Last night she showed me the daily emails she is currently getting from . . . well, I don't want to disparage the inner-workings of an online giant like this one, but let's just say, a dating site. And let's just also say that it's not a specialty site that focuses on a specific ethnic group or anything. It's a monster huge gigantic site for everyone looking for a date.
Only here's the kicker: Clark didn't join the site. Somebody else did and accidentally entered Clark's email address instead of their own. And her (we think) daily reports from the matchmaking site are coming to Clark as to who might be perfectly suited for her dating hopes and dreams. Which might be really fabulous if not for the fact that said matches are for the individual who put in the wrong email, who, as it happens, we can speculate, has little in common with Clark.
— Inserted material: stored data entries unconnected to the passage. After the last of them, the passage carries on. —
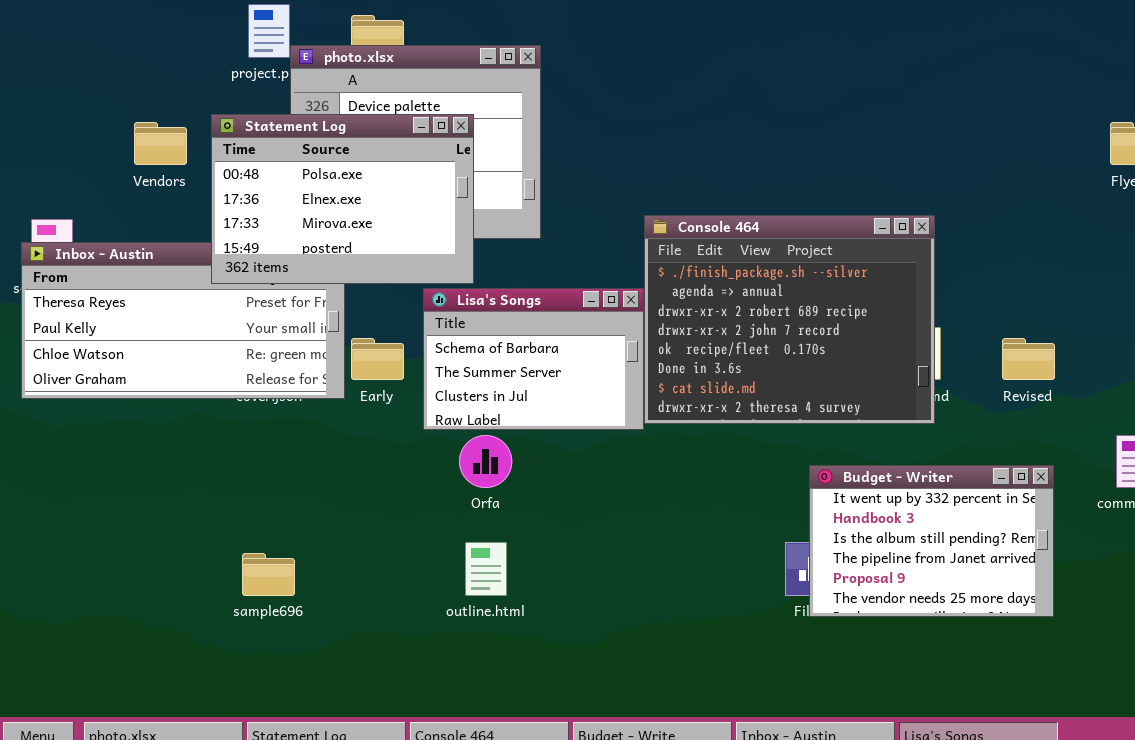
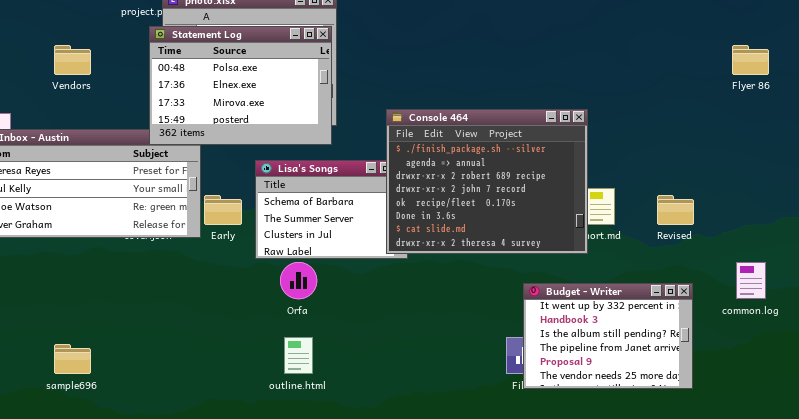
Statement Log: [211,114,474,284] -> [149,26,332,145], moved
Console 464: [644,215,935,424] -> [386,109,588,254], moved
sample696: [242,553,295,596] -> [54,344,91,374], moved

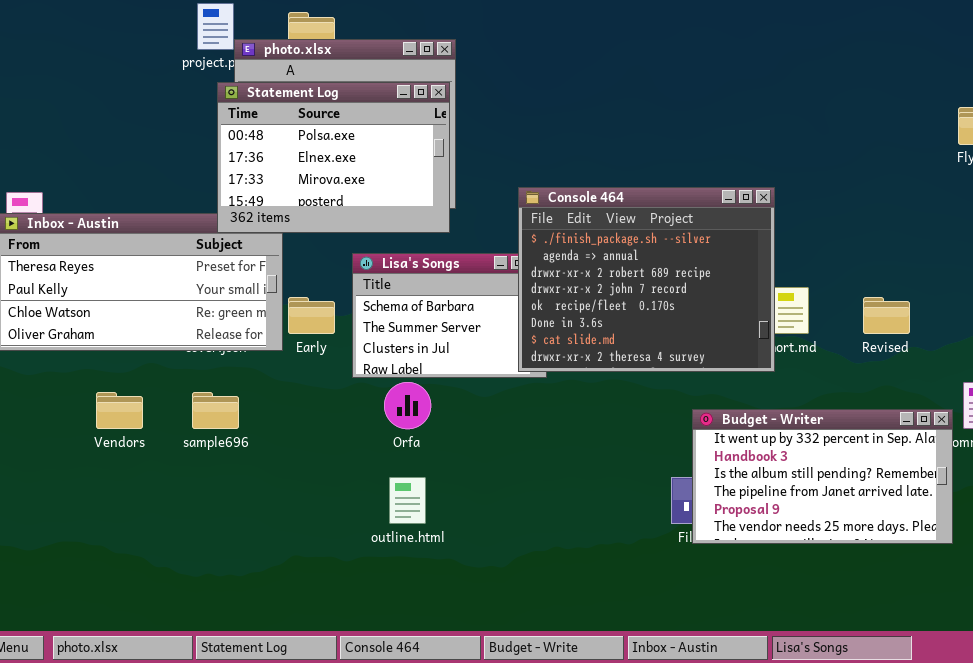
Vendors: [54,45,91,75] -> [96,392,143,429], moved
Budget - Writer: [523,283,693,389] -> [692,409,953,544], resized
sample696: [54,344,91,374] -> [192,392,239,429], moved

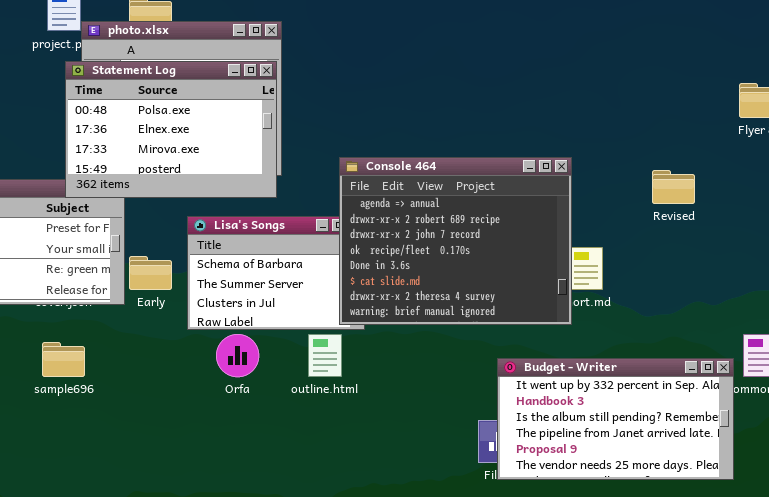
Console 464: [518,187,775,372] -> [339,157,572,325], scrolled down 1 row
Revised: [863,297,910,334] -> [652,170,695,204], moved
outline.html: [389,477,426,524] -> [308,334,342,377], moved

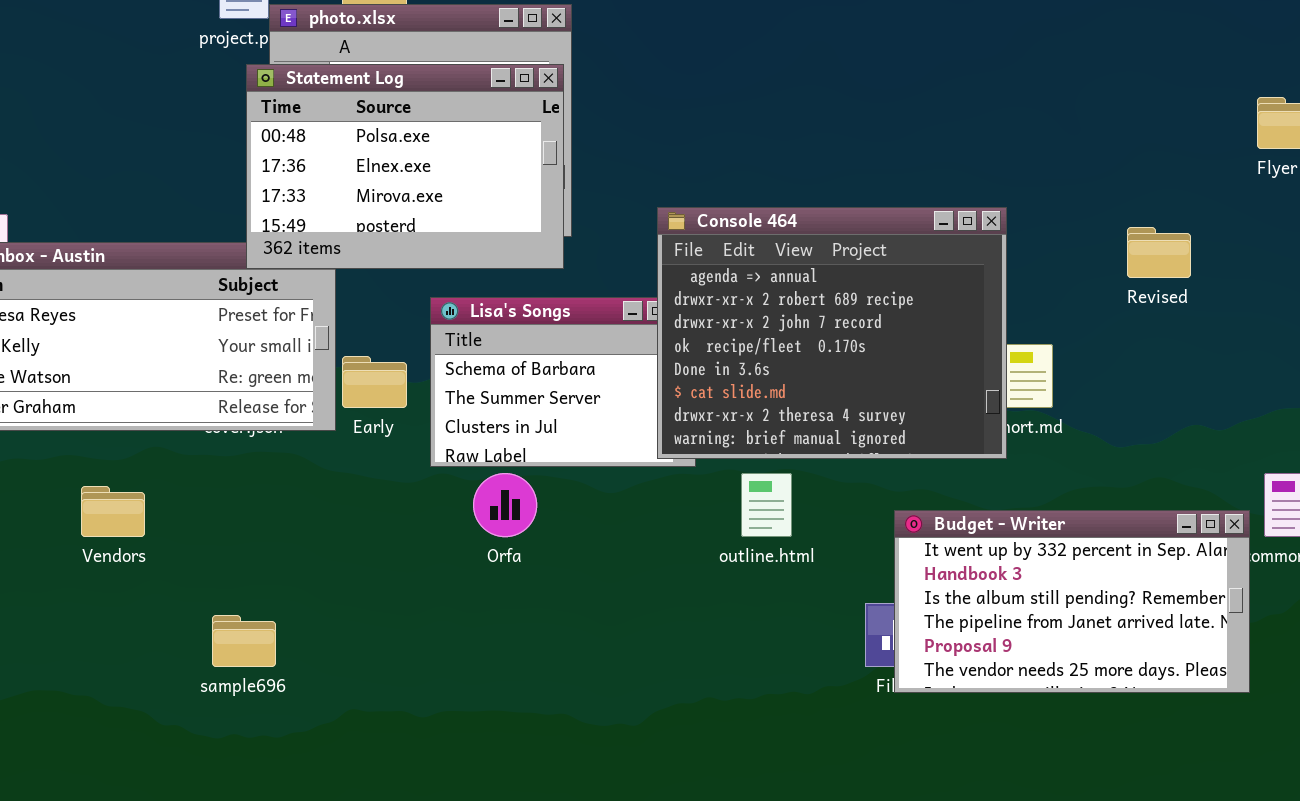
outline.html: [308,334,342,377] -> [741,473,792,537], moved
sample696: [42,342,85,377] -> [212,615,276,667], moved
Clark Kent is my daughter, who graduated from an eastern college of note five years ago this month. And although the graduation itself does not preclude her from being of a certain age, the odds are good that she is yet in her twenties. And I will vouch for that being the case. It's already hard enough for me to admit that I have a daughter who graduated from an eastern college of note five years ago this month, in that that makes me at least reasonably older than minimally 27 years by 20 some further years, given that I got married and had her after college my own self . . . but to suggest that the perfect "match" for her according to her daily emails, might be a gentleman in his seventies or eighties, is an insult to my slim grasp on middle age cause if she's that age, I'm 100 and change. Which I'm not.
But the disturbing bit goes like this: her emails show little photos of gentlemen who belong to this site who are longing to find the perfect mate. And a quick click on any of said photos will take you to a fairly detailed profile of said individual--location, age, career (or career from which he has retired), preferences about all sorts of very private and personal things. It's beyond creepy. Especially the shirtless ones. But I digress.
What has happened here is that some dozens of elderly gentlemen in the midwestern portion of the US have unwittingly sent their fondest hopes, dreams, and best-foot-forward portraits, to a hip young techno geek who resides in New York City. And she can't stop it, even though she might want to, because the mistaken email password on the dating site is unknown to her.
What are we supposed to do about this privacy issue, huh?